Thursday, December 3, 2009

"...he might as well ask himself who made all the tricks and traps, why they did, where they got all the treasure they put in the chests..."

Wait. People don't do this?


  1. It would appear that way, wouldn't it? I find I generally ask myself these questions. I may not always have an answer, but...

  2. I mean, I don't track down every gold piece in a hoard, but I tend to ask "Why is there treasure in this place?" and the more I can answer about each element of the adventure, the more confident I am in running the thing.

    This goes back to some of the issues brought up in this post I guess.

  3. Yeah I prefer to play and GM scenarios with at least some kind of an internal logic: that way they can relate to a campaign somehow, if not in a way that is immediately obvious, but may become so later on.

    My return to gaming was as a player in "In Search of Unknown" DMed by someone who I later discovered had no interest in "old school" gaming anyway... He didn't try to make the scenario his own and appart from adding some sad "wacky" twists to random encounters that really amounted to nothing in the end.
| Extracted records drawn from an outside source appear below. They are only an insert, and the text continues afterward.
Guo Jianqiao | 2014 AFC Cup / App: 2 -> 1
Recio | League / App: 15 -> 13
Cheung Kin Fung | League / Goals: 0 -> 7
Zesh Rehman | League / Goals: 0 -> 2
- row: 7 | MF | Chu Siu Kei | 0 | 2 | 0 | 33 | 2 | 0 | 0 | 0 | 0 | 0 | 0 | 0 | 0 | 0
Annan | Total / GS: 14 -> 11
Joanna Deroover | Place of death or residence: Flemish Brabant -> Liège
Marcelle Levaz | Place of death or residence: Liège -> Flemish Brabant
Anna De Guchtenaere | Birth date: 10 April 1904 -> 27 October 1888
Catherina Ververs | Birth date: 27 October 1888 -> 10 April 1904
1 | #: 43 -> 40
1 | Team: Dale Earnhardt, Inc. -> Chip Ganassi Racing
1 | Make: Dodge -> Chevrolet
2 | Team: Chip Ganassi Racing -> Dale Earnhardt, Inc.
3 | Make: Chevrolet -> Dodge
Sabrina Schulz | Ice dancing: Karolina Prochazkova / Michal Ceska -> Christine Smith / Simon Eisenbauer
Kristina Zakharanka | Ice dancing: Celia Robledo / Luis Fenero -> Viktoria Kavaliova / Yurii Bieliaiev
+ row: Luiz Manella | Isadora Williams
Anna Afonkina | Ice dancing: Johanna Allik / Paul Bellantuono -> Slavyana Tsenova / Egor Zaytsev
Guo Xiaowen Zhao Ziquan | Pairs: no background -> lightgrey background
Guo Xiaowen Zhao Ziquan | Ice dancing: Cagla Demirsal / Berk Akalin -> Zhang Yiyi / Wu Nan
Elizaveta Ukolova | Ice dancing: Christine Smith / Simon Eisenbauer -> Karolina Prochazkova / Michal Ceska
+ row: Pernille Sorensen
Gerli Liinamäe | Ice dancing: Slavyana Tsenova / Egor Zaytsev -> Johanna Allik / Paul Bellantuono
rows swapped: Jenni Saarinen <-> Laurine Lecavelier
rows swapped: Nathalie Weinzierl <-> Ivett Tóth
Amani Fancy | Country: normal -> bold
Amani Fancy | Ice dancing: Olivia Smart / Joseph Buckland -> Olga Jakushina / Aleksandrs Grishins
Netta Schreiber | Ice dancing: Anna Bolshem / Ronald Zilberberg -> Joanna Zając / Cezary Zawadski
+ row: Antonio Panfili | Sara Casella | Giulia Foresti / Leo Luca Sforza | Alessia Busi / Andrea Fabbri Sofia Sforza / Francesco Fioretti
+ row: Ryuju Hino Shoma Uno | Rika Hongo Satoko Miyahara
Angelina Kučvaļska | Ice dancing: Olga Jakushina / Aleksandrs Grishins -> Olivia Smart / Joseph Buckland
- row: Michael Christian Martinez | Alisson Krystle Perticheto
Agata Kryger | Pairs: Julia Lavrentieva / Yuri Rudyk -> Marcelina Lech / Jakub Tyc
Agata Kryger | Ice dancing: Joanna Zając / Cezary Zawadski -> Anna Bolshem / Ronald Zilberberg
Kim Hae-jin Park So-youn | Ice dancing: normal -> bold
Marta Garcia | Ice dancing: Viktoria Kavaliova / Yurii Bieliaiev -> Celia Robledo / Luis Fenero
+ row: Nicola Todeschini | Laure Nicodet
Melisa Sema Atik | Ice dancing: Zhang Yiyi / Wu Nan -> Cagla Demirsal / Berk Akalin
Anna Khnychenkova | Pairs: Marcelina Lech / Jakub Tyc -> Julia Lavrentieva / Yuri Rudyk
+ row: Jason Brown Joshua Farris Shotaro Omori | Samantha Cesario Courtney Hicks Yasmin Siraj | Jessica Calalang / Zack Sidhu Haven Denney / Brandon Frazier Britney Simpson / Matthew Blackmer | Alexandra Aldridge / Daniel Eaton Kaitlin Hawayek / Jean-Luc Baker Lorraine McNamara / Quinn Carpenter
We walked down a corridor which led outside: scenario over. It wasn't particualrly satisifying.

    Something to consider under "emergent sub-rewards" perhaps.

  4. Funny thing is a post I just threw out there is getting more attention than a dozen others I really thought about (I've already gotten a few emails about it, and now James....!).

    My point isn't that you shouldn't care about internal consistency. The point is, is it really necessary at EVERY particular juncture. Sure knowing where every key for every lock in every dungeon is may increase internal verisimilitude, but do the players really care? Will it help the game? And is it something that can be glossed over now but might be dealt with later? It reminds me of the trend begun in 2E carried to extremes in 3E where pages upon pages of adventure backstory, never meant to be read or even discovered by the player, is included just to make every bit of the dungeon as logical as possible. Generally, if it becomes important, I'll deal with it when the time comes. Why waste time and energy on a question that players aren't interested in (and in my experience players are far more interested in other sundry details besides the location of dungeon keys).

    Personally, I like to have a coherent backstory, but tend to fly by the seat of my pants a little during the actual game. Knowing where every key in the dungeon is, how that tiara got into the treasure horde, and why that one troglodyte is wearing a Fire Resistance Ring isn't necessary for me to run an exciting and competent game. And besides, if it becomes important later, I'll just.....make it up?

  5. Don't sweat it, Badmike. You're right in that on one end of the spectrum you can obsessively account for each and every speck dust in an dungeon while on the other there's just having a series of random encounters, random loot etc with nothing to tie them together.

  6. @badmike: It's because the hurried post you just toss out there is a caricature of your real position. It lacks the nuance of your true opinion, and thus makes it seems like you hold a deep aversion to anyone ever thinking about the consistency of their setting.

    I know that's not what you really think, and if you were writing that post more carefully it wouldn't come across that way, but the result is that the in-a-hurry post challenges anyone who ever thought thinking through the origins of their dungeon was a good idea to respond in defense of their actions.

    Flame wars have been started over less.

    My read is that your position and James's are probably a lot closer than you think.

    I don't think he was suggesting that nothing at all be in a dungeon that wasn't anal-retentively analyzed and chronicled. I think, rather, he was suggesting that sometimes thinking more carefully about things we take for granted can create more opportunities for fun in a dungeon, like, for example, any locked door must have had a key at some point. Maybe some or all of the keys are long since lost, sure, or maybe you can plant a keyring somewhere as treasure.

    Mostly, I think he was just admiring the change in perspective Trent Foster's post gave him.

    There are days I read the responses to James's blog and think it sucks to be him. If he said the sky was blue there'd be forty-five comments telling him how wrong he is because he should be using the word cerulean instead of blue, or because it's only blue sometimes, or because they think he's fanatically obsessed with the color blue and should just lighten up. I was actually thinking that today after reading all the responses to that particular blog entry.

    But after reading your response here I'm reminded that mostly what's happening is that it's so hard in writing to convey what we really mean. Some of the commenters are just exploring the boundaries of the idea, some are posting humorously, some are writing in reaction to their own previous bad experiences elsewhere, and still others just hit Post Comment a little too soon, before they finished tweaking their comment.

    It's so easy for the nuances of our ideas to get lost in the black and white of the text, and the next thing we know people are reacting to what we wrote instead of what we meant. It's part of the irony of the human condition, I guess. YMMV.

  7. We shouldn't all have the same DM'ing style anyway. There's room for different approaches, even in old-school gaming (I could say, especially in old-school gaming!!), and while I for myself have a passion for consistency, detail, and reasons behind absolutely everything that's going on in the adventure, I see no wrong in other people using different or more easy-going styles.

  8. "@badmike: It's because the hurried post you just toss out there is a caricature of your real position."

    Yeh I've been known to do that....glad I could explain more here.